------ Extracted information

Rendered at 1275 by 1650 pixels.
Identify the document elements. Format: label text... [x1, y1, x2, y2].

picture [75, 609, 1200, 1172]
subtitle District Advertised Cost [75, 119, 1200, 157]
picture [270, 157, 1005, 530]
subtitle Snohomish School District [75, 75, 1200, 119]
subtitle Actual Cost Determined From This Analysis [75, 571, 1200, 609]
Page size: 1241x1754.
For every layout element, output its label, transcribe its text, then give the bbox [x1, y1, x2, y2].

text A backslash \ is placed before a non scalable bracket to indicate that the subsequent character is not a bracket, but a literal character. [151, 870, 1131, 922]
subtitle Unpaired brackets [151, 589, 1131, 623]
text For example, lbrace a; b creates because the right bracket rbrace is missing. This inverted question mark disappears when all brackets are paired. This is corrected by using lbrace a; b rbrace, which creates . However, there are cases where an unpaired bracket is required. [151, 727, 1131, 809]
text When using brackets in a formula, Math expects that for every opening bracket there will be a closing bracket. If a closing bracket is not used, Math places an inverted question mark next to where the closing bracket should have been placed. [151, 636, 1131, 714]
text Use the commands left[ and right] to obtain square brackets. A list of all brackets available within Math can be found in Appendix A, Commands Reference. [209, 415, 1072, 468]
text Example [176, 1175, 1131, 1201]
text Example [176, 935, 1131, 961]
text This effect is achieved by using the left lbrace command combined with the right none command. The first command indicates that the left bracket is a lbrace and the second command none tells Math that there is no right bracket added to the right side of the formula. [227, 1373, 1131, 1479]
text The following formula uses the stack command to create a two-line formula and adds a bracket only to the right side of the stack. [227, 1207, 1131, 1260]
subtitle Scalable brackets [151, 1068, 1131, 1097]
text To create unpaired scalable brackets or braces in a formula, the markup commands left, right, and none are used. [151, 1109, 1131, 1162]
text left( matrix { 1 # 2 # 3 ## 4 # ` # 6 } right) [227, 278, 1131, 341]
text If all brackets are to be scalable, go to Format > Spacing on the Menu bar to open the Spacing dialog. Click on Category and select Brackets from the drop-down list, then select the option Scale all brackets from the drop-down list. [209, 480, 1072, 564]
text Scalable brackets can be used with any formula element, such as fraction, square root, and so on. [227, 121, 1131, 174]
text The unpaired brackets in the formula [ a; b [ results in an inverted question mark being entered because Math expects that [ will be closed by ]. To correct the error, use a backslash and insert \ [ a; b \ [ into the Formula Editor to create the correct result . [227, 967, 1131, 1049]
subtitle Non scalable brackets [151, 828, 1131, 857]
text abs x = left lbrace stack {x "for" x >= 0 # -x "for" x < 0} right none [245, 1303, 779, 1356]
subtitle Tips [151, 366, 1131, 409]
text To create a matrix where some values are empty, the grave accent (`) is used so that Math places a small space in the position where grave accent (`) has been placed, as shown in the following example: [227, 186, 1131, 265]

------------

Copy out every line of the material above word for word, changing nothing.

* Exercise answer
Rendered at 1275 by 1650 pixels.
Identify the document elements. Format: label text... [x1, y1, x2, y2].

picture [75, 609, 1200, 1172]
subtitle District Advertised Cost [75, 119, 1200, 157]
picture [270, 157, 1005, 530]
subtitle Snohomish School District [75, 75, 1200, 119]
subtitle Actual Cost Determined From This Analysis [75, 571, 1200, 609]
Page size: 1241x1754.
For every layout element, output its label, transcribe its text, then give the bbox [x1, y1, x2, y2].

text A backslash \ is placed before a non scalable bracket to indicate that the subsequent character is not a bracket, but a literal character. [151, 870, 1131, 922]
subtitle Unpaired brackets [151, 589, 1131, 623]
text For example, lbrace a; b creates because the right bracket rbrace is missing. This inverted question mark disappears when all brackets are paired. This is corrected by using lbrace a; b rbrace, which creates . However, there are cases where an unpaired bracket is required. [151, 727, 1131, 809]
text When using brackets in a formula, Math expects that for every opening bracket there will be a closing bracket. If a closing bracket is not used, Math places an inverted question mark next to where the closing bracket should have been placed. [151, 636, 1131, 714]
text Use the commands left[ and right] to obtain square brackets. A list of all brackets available within Math can be found in Appendix A, Commands Reference. [209, 415, 1072, 468]
text Example [176, 1175, 1131, 1201]
text Example [176, 935, 1131, 961]
text This effect is achieved by using the left lbrace command combined with the right none command. The first command indicates that the left bracket is a lbrace and the second command none tells Math that there is no right bracket added to the right side of the formula. [227, 1373, 1131, 1479]
text The following formula uses the stack command to create a two-line formula and adds a bracket only to the right side of the stack. [227, 1207, 1131, 1260]
subtitle Scalable brackets [151, 1068, 1131, 1097]
text To create unpaired scalable brackets or braces in a formula, the markup commands left, right, and none are used. [151, 1109, 1131, 1162]
text left( matrix { 1 # 2 # 3 ## 4 # ` # 6 } right) [227, 278, 1131, 341]
text If all brackets are to be scalable, go to Format > Spacing on the Menu bar to open the Spacing dialog. Click on Category and select Brackets from the drop-down list, then select the option Scale all brackets from the drop-down list. [209, 480, 1072, 564]
text Scalable brackets can be used with any formula element, such as fraction, square root, and so on. [227, 121, 1131, 174]
text The unpaired brackets in the formula [ a; b [ results in an inverted question mark being entered because Math expects that [ will be closed by ]. To correct the error, use a backslash and insert \ [ a; b \ [ into the Formula Editor to create the correct result . [227, 967, 1131, 1049]
subtitle Non scalable brackets [151, 828, 1131, 857]
text abs x = left lbrace stack {x "for" x >= 0 # -x "for" x < 0} right none [245, 1303, 779, 1356]
subtitle Tips [151, 366, 1131, 409]
text To create a matrix where some values are empty, the grave accent (`) is used so that Math places a small space in the position where grave accent (`) has been placed, as shown in the following example: [227, 186, 1131, 265]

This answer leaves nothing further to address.